ABC News’ Mary Bruce Reports: House Democrats plan to attach reform of the federal student loan system to the health care overhaul legislation, Speaker of the House Nancy Pelosi said today. Folding student loan legislation into the reconciliation bill for health care reform “fixes” could allow the Obama administration to pass two of their top domestic priorities with a simple Senate majority vote.
“Joining these two bills presents a remarkable opportunity for our country,” Chairman of the House Education Committee Rep. George Miller, D-Calif., said yesterday.
Republicans opposing the deal have questioned this use of the reconciliation process.
“The government takeover of health care is about to get weighed down by a government takeover of student loans,” Senior Republican on the House Education Committee Rep. John Kline said in a written statement.

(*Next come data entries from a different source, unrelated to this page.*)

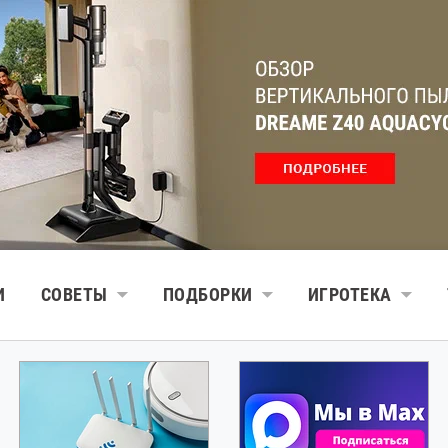
И
СОВЕТЫ
ПОДБОРКИ
ИГРОТЕКА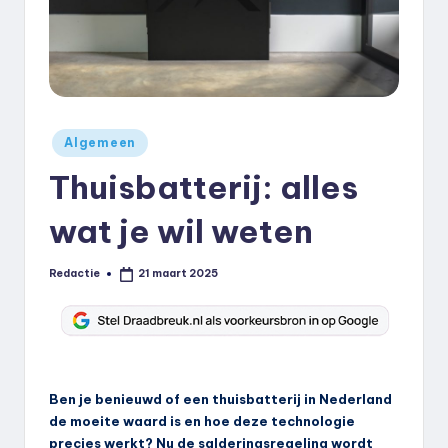
k
.
n
l
Geplaatst
Algemeen
in
Thuisbatterij: alles
wat je wil weten
Redactie
21 maart 2025
Geplaatst
door
Ben je benieuwd of een thuisbatterij in Nederland
de moeite waard is en hoe deze technologie
precies werkt? Nu de salderingsregeling wordt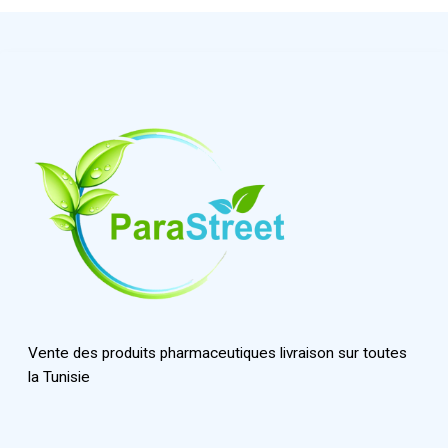
Vente des produits pharmaceutiques livraison sur toutes
la Tunisie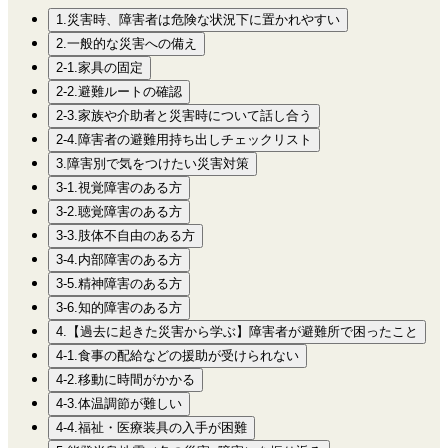
1.災害時、障害者は危険な状況下に置かれやすい
2.一般的な災害への備え
2-1.家具の固定
2-2.避難ルートの確認
2-3.家族や介助者と災害時について話し合う
2-4.障害者の避難用持ち出しチェックリスト
3.障害別で気をつけたい災害対策
3-1.視覚障害のある方
3-2.聴覚障害のある方
3-3.肢体不自由のある方
3-4.内部障害のある方
3-5.精神障害のある方
3-6.知的障害のある方
4.【過去に起きた災害から学ぶ】障害者が避難所で困ったこと
4-1.食事の配給などの援助が受けられない
4-2.移動に時間がかかる
4-3.体温調節が難しい
4-4.福祉・医療装具の入手が困難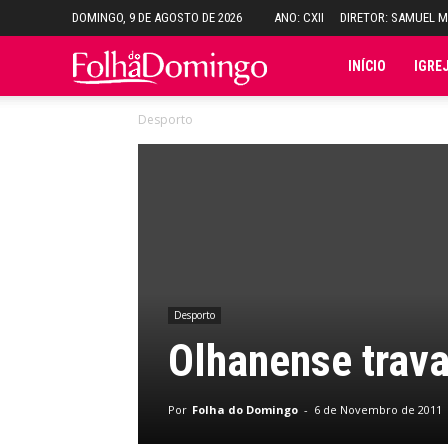
DOMINGO, 9 DE AGOSTO DE 2026
ANO: CXII
DIRETOR: SAMUEL 
Folha
INÍCIO
IGRE
Desporto
do
Domingo
Desporto
Olhanense trava
Por
Folha do Domingo
-
6 de Novembro de 2011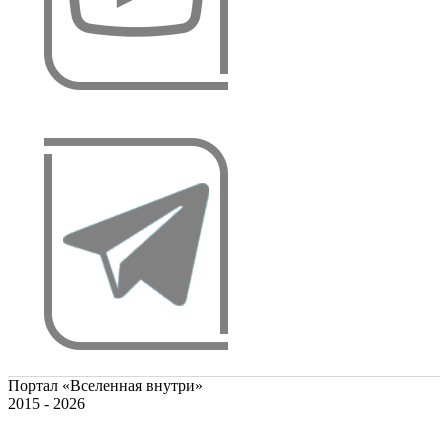
Портал «Вселенная внутри»
2015 - 2026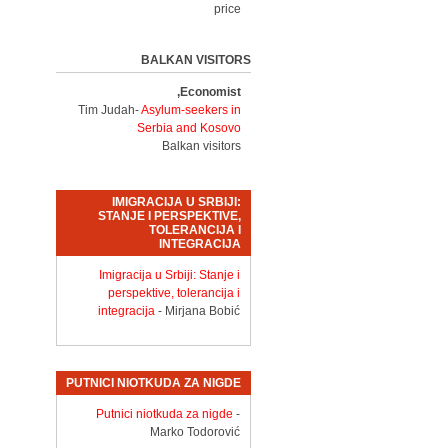
price
BALKAN VISITORS
Economist,
Tim Judah-
Asylum-seekers in
Serbia and Kosovo
Balkan visitors
IMIGRACIJA U SRBIJI:
STANJE I PERSPEKTIVE,
TOLERANCIJA I
INTEGRACIJA
Imigracija u Srbiji: Stanje i
perspektive, tolerancija i
integracija
- Mirjana Bobić
PUTNICI NIOTKUDA ZA NIGDE
Putnici niotkuda za nigde
-
Marko Todorović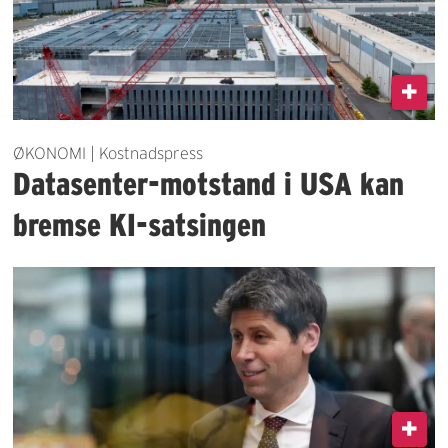
ØKONOMI | Kostnadspress
Datasenter-motstand i USA kan
bremse KI-satsingen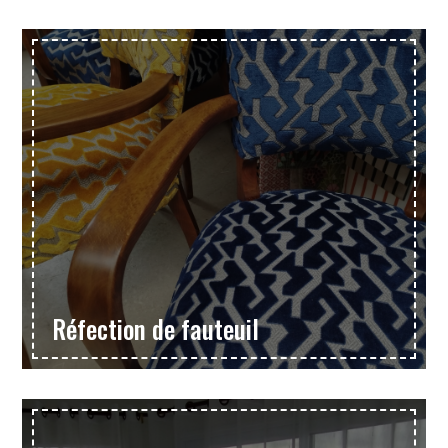
Réfection de fauteuil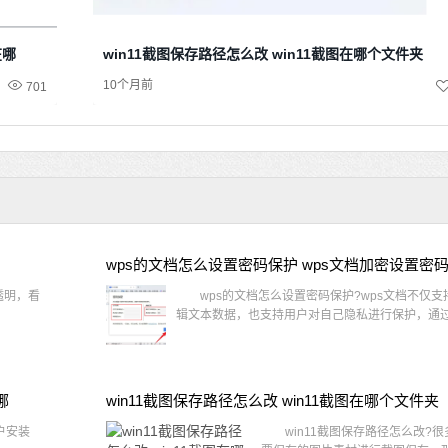
在哪
win11截图保存路径怎么改 win11截图在哪个文件夹
10个月前
701
wps的文档怎么设置密码保护 wps文档加密设置密
透明，看
wps的文档怎么设置密码保护?wps文档不仅支
辑文本数据，也支持用户对自己隐私进行保护，通过 
哪
win11截图保存路径怎么改 win11截图在哪个文件夹
户安装
win11截图保存路径怎么改?很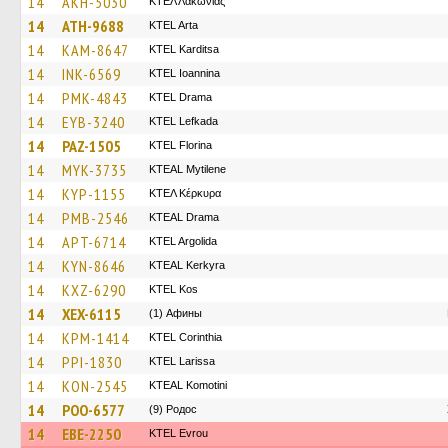
14
AKH-5030
ΚΤΕΛ Λακωνίας
14
ATH-9688
KTEL Arta
14
KAM-8647
ΚΤΕL Karditsa
14
INK-6569
KTEL Ioannina
14
PMK-4843
KTEL Drama
14
EYB-3240
KTEL Lefkada
14
PAZ-1505
KTEL Florina
14
MYK-3735
KTEAL Mytilene
14
KYP-1155
ΚΤΕΛ Κέρκυρα
14
PMB-2546
KTEAL Drama
14
APT-6714
KTEL Argolida
14
KYN-8646
KTEAL Kerkyra
14
KXZ-6290
KTEL Kos
14
XEX-6115
(1) Афины
14
KPM-1414
KTEL Corinthia
14
PPI-1830
KTEL Larissa
14
KON-2545
KTEAL Komotini
14
POO-6577
(9) Родос
14
EBE-2250
KTEL Evrou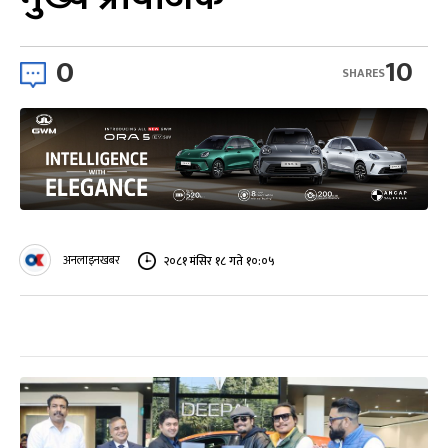
0
10
SHARES
अनलाइनखबर
२०८१ मंसिर १८ गते १०:०५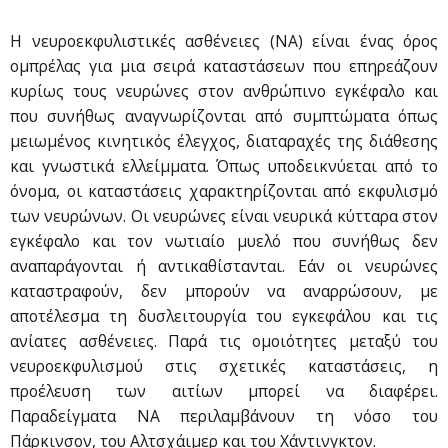
Η νευροεκφυλιστικές ασθένειες (ΝΑ) είναι ένας όρος
ομπρέλας για μια σειρά καταστάσεων που επηρεάζουν
κυρίως τους νευρώνες στον ανθρώπινο εγκέφαλο και
που συνήθως αναγνωρίζονται από συμπτώματα όπως
μειωμένος κινητικός έλεγχος, διαταραχές της διάθεσης
και γνωστικά ελλείμματα. Όπως υποδεικνύεται από το
όνομα, οι καταστάσεις χαρακτηρίζονται από εκφυλισμό
των νευρώνων. Οι νευρώνες είναι νευρικά κύτταρα στον
εγκέφαλο και τον νωτιαίο μυελό που συνήθως δεν
αναπαράγονται ή αντικαθίστανται. Εάν οι νευρώνες
καταστραφούν, δεν μπορούν να αναρρώσουν, με
αποτέλεσμα τη δυσλειτουργία του εγκεφάλου και τις
ανίατες ασθένειες. Παρά τις ομοιότητες μεταξύ του
νευροεκφυλισμού στις σχετικές καταστάσεις, η
προέλευση των αιτίων μπορεί να διαφέρει.
Παραδείγματα ΝΑ περιλαμβάνουν τη νόσο του
Πάρκινσον, του Αλτσχάιμερ και του Χάντινγκτον.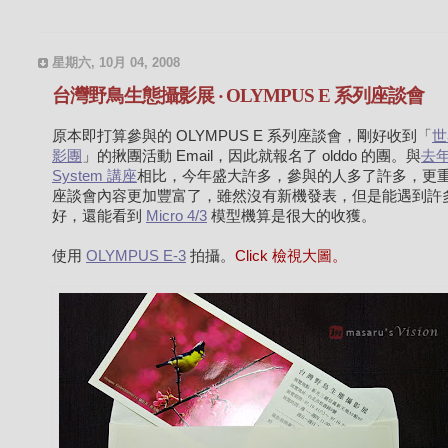
星期六, 10月 04, 2008
台灣野鳥生態攝影展 ‧ OLYMPUS E 系列座談會
原本即打算參與的 OLYMPUS E 系列座談會，剛好收到「
世
影團
」的揪團活動 Email，因此就報名了 olddo 的團。與
去年
System 講座
相比，今年盛大許多，參與的人多了許多，更
座談會內容更加豐富了，雖然沒有新機發表，但是能遇到許
好，還能看到
Micro 4/3
模型機算是很大的收獲。
使用
OLYMPUS E-3
拍攝。
Click 檢視大圖。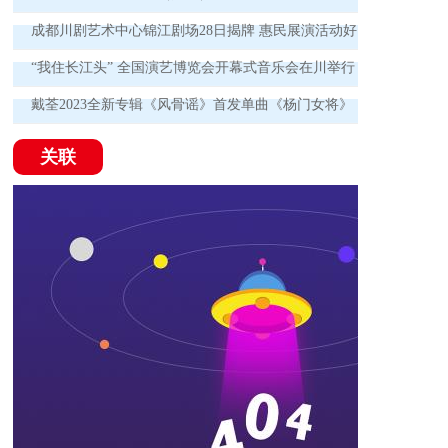
成都川剧艺术中心锦江剧场28日揭牌 惠民展演活动好
戏连台！
“我住长江头” 全国演艺博览会开幕式音乐会在川举行
戴荃2023全新专辑《风骨谣》首发单曲《杨门女将》
为时代英雄喝彩
关联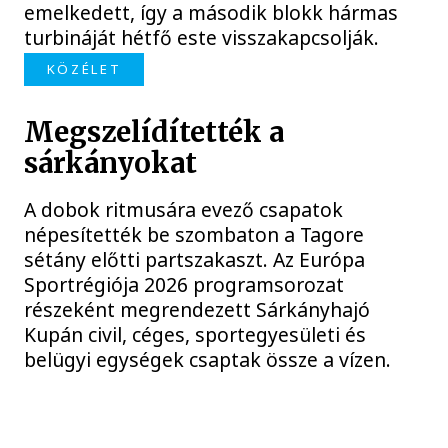
emelkedett, így a második blokk hármas
turbináját hétfő este visszakapcsolják.
KÖZÉLET
Megszelídítették a
sárkányokat
A dobok ritmusára evező csapatok
népesítették be szombaton a Tagore
sétány előtti partszakaszt. Az Európa
Sportrégiója 2026 programsorozat
részeként megrendezett Sárkányhajó
Kupán civil, céges, sportegyesületi és
belügyi egységek csaptak össze a vízen.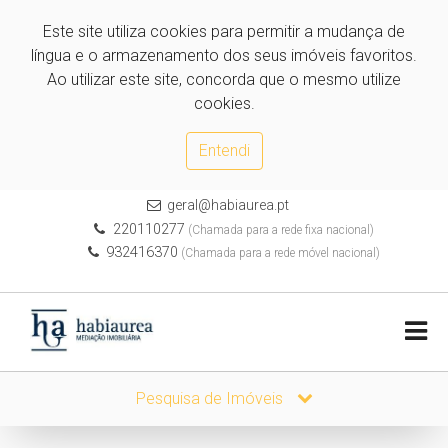
Este site utiliza cookies para permitir a mudança de
língua e o armazenamento dos seus imóveis favoritos.
Ao utilizar este site, concorda que o mesmo utilize
cookies.
Entendi
geral@habiaurea.pt
220110277
(Chamada para a rede fixa nacional)
932416370
(Chamada para a rede móvel nacional)
Pesquisa de Imóveis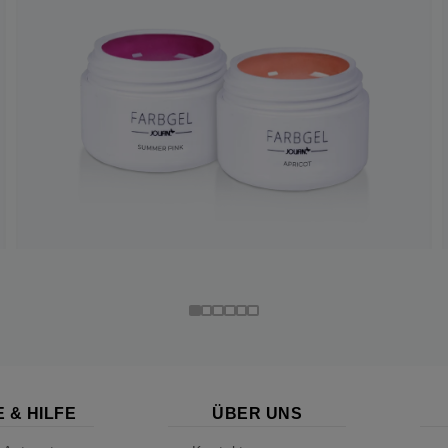
 & HILFE
ÜBER UNS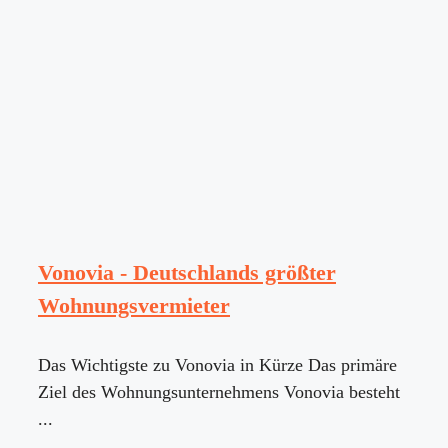
Vonovia - Deutschlands größter
Wohnungsvermieter
Das Wichtigste zu Vonovia in Kürze Das primäre
Ziel des Wohnungsunternehmens Vonovia besteht
...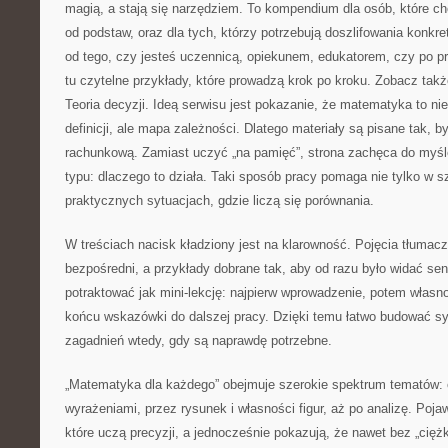
magią, a stają się narzędziem. To kompendium dla osób, które 
od podstaw, oraz dla tych, którzy potrzebują doszlifowania konkr
od tego, czy jesteś uczennicą, opiekunem, edukatorem, czy po p
tu czytelne przykłady, które prowadzą krok po kroku. Zobacz tak
Teoria decyzji. Ideą serwisu jest pokazanie, że matematyka to ni
definicji, ale mapa zależności. Dlatego materiały są pisane tak, 
rachunkową. Zamiast uczyć „na pamięć”, strona zachęca do myśl
typu: dlaczego to działa. Taki sposób pracy pomaga nie tylko w s
praktycznych sytuacjach, gdzie liczą się porównania.
W treściach nacisk kładziony jest na klarowność. Pojęcia tłuma
bezpośredni, a przykłady dobrane tak, aby od razu było widać s
potraktować jak mini-lekcję: najpierw wprowadzenie, potem własno
końcu wskazówki do dalszej pracy. Dzięki temu łatwo budować s
zagadnień wtedy, gdy są naprawdę potrzebne.
„Matematyka dla każdego” obejmuje szerokie spektrum tematów: o
wyrażeniami, przez rysunek i własności figur, aż po analizę. Pojawi
które uczą precyzji, a jednocześnie pokazują, że nawet bez „cię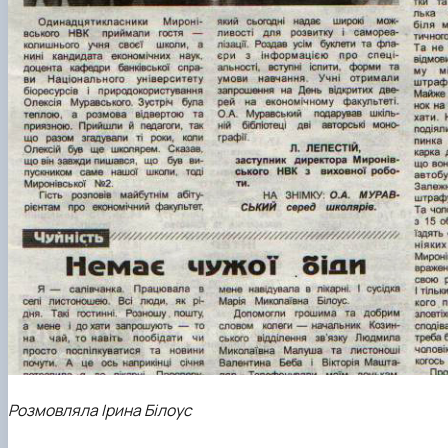
Розмовляла Ірина Білоус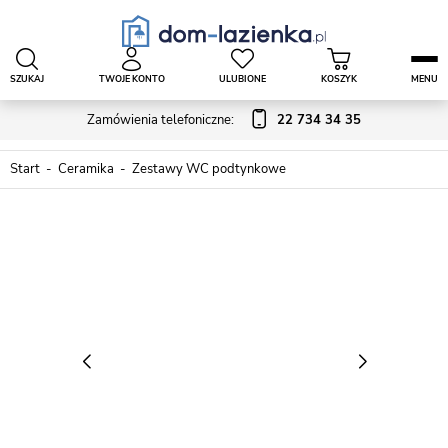
SZUKAJ
TWOJE KONTO
ULUBIONE
KOSZYK
MENU
Zamówienia telefoniczne:
22 734 34 35
Start
Ceramika
Zestawy WC podtynkowe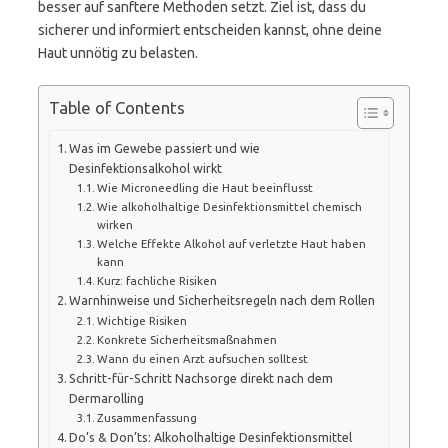
besser auf sanftere Methoden setzt. Ziel ist, dass du
sicherer und informiert entscheiden kannst, ohne deine
Haut unnötig zu belasten.
Table of Contents
Was im Gewebe passiert und wie
Desinfektionsalkohol wirkt
Wie Microneedling die Haut beeinflusst
Wie alkoholhaltige Desinfektionsmittel chemisch
wirken
Welche Effekte Alkohol auf verletzte Haut haben
kann
Kurz: fachliche Risiken
Warnhinweise und Sicherheitsregeln nach dem Rollen
Wichtige Risiken
Konkrete Sicherheitsmaßnahmen
Wann du einen Arzt aufsuchen solltest
Schritt-für-Schritt Nachsorge direkt nach dem
Dermarolling
Zusammenfassung
Do’s & Don’ts: Alkoholhaltige Desinfektionsmittel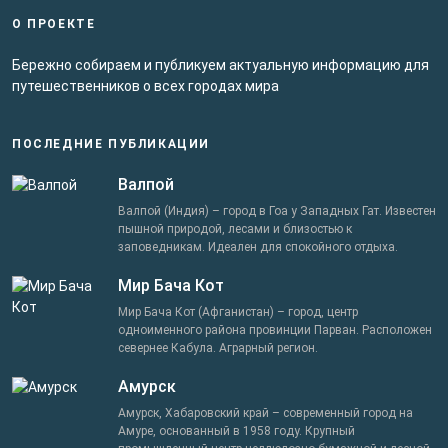
О ПРОЕКТЕ
Бережно собираем и публикуем актуальную информацию для
путешественников о всех городах мира
ПОСЛЕДНИЕ ПУБЛИКАЦИИ
Валпой
Валпой (Индия) – город в Гоа у Западных Гат. Известен
пышной природой, лесами и близостью к
заповедникам. Идеален для спокойного отдыха.
Мир Бача Кот
Мир Бача Кот (Афганистан) – город, центр
одноименного района провинции Парван. Расположен
севернее Кабула. Аграрный регион.
Амурск
Амурск, Хабаровский край – современный город на
Амуре, основанный в 1958 году. Крупный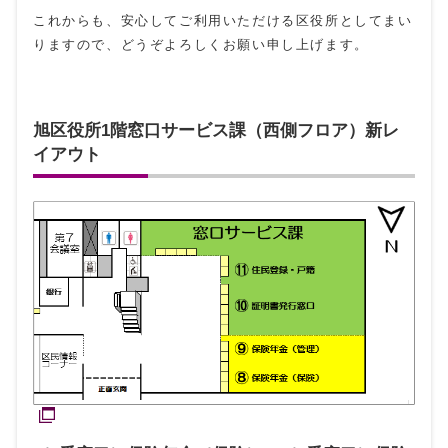
これからも、安心してご利用いただける区役所としてまい
りますので、どうぞよろしくお願い申し上げます。
旭区役所1階窓口サービス課（西側フロア）新レ
イアウト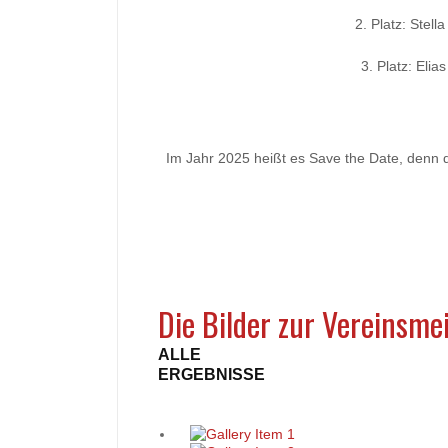
2. Platz:
Stell
3. Platz:
Elias
Im Jahr 2025 heißt es Save the Date, denn 
Die Bilder zur Vereinsme
ALLE
ERGEBNISSE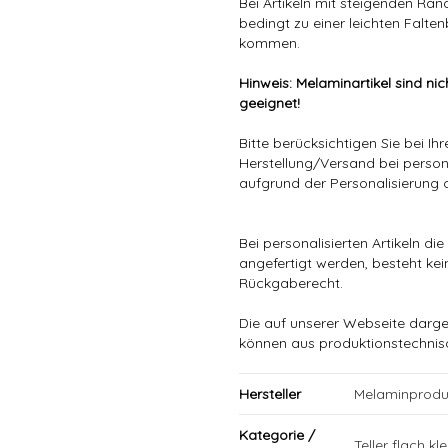
Bei Artikeln mit steigenden Rä
bedingt zu einer leichten Falten
kommen.
Hinweis: Melaminartikel sind nic
geeignet!
Bitte berücksichtigen Sie bei Ih
Herstellung/Versand bei person
aufgrund der Personalisierung 
Bei personalisierten Artikeln 
angefertigt werden, besteht ke
Rückgaberecht.
Die auf unserer Webseite darge
können aus produktionstechni
Hersteller
Melaminprodu
Kategorie /
Teller flach kle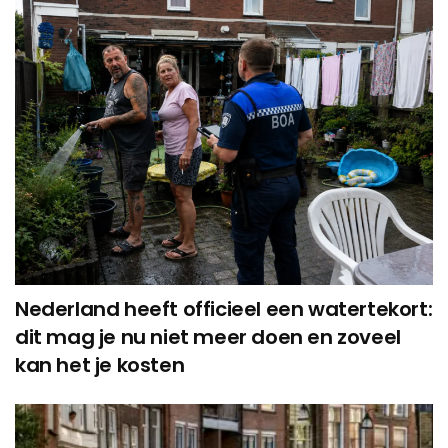
Nederland heeft officieel een watertekort:
dit mag je nu niet meer doen en zoveel
kan het je kosten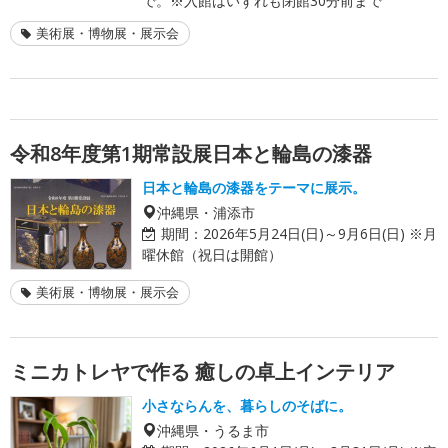
で。※入館はいずれも閉館30分前まで
美術展・博物展・展示会
令和8年度第1期常設展日本と輪島の漆器
日本と輪島の漆器をテーマに展示。
沖縄県・浦添市
期間：
2026年5月24日(日)～9月6日(日) ※月
曜休館（祝日は開館）
美術展・博物展・展示会
ミニカトレヤで作る 癒しの卓上インテリア
小さならんを、暮らしのそばに。
沖縄県・うるま市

“Surely congressional Democrats would not use budget reconciliation – a complex budget maneuver designed to rein in the cost of government – to increase the size, scope, and cost of government,” he said.
On Tuesday, six Democrats sent a letter to Senate Majority Leader Harry Reid stating their support for student loan reform but arguing that “we must proceed toward this objective in a thoughtful manner that considers potential alternative legislative proposals.”
Pelosi noted that it “has always been part of the plan” to include student loan reform in the reconciliation process because of the rules outlined in the 2009 budget resolution. Furthermore, Politico reports that Democrats may have to include student loan reform in the reconciliation bill to meet the cost-saving requirements of reconciliation.
Without including it in the reconciliation package it would be unlikely for the student loan bill to pass the Senate.
The Student Aid and Fiscal Responsibility Act would cut out the middle man from federal student loan programs and give students the chance to borrow directly from the federal government instead of from banks. The bill, which passed the House in September, would also greatly expand the Pell grant program for low-income students.
When the bill passed the House it had an estimated savings of $87 billion over ten years. Since then that number has dropped to $67 billion as colleges have joined the “Direct Lending” program and reduced the amount of revenue that would be available for new spending.
Not surprisingly, banks have lobbied aggressively against the bill.